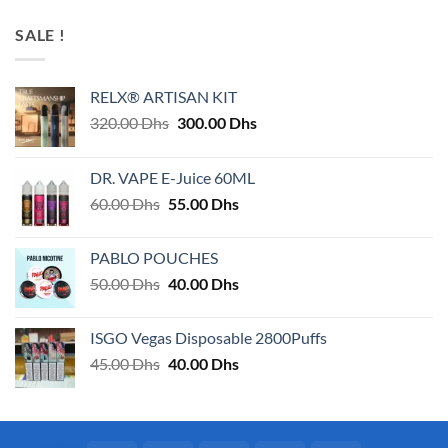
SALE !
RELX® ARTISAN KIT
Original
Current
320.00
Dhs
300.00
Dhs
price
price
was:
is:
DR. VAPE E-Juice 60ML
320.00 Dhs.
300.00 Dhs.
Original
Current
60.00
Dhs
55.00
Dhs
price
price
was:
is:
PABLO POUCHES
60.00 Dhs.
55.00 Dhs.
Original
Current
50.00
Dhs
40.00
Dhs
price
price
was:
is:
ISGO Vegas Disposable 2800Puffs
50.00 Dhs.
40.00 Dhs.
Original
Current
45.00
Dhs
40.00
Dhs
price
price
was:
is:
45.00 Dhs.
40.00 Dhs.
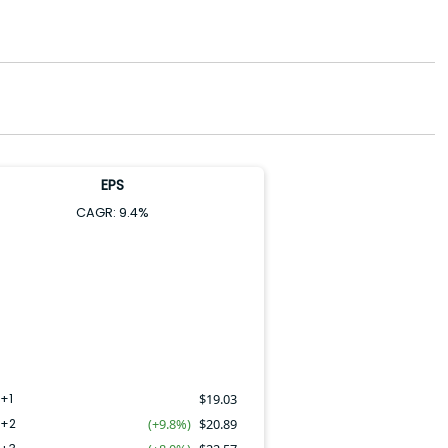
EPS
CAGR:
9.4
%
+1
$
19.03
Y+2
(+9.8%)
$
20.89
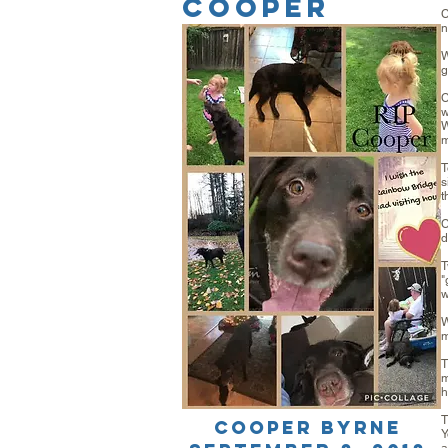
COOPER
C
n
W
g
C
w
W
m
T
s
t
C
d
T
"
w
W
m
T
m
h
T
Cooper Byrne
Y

——

Task directions: Return the listing above word for word, with the pictures removed.

Response for this exercise:
SALE !
RELX® ARTISAN KIT
Original
Current
320.00
Dhs
300.00
Dhs
price
price
was:
is:
DR. VAPE E-Juice 60ML
320.00 Dhs.
300.00 Dhs.
Original
Current
60.00
Dhs
55.00
Dhs
price
price
was:
is:
PABLO POUCHES
60.00 Dhs.
55.00 Dhs.
Original
Current
50.00
Dhs
40.00
Dhs
price
price
was:
is:
ISGO Vegas Disposable 2800Puffs
50.00 Dhs.
40.00 Dhs.
Original
Current
45.00
Dhs
40.00
Dhs
price
price
was:
is:
45.00 Dhs.
40.00 Dhs.
EPS
CAGR:
9.4
%
+1
$
19.03
Y+2
(+9.8%)
$
20.89
COOPER
C
n
W
g
C
w
W
m
T
s
t
C
d
T
"
w
W
m
T
m
h
T
Cooper Byrne
Y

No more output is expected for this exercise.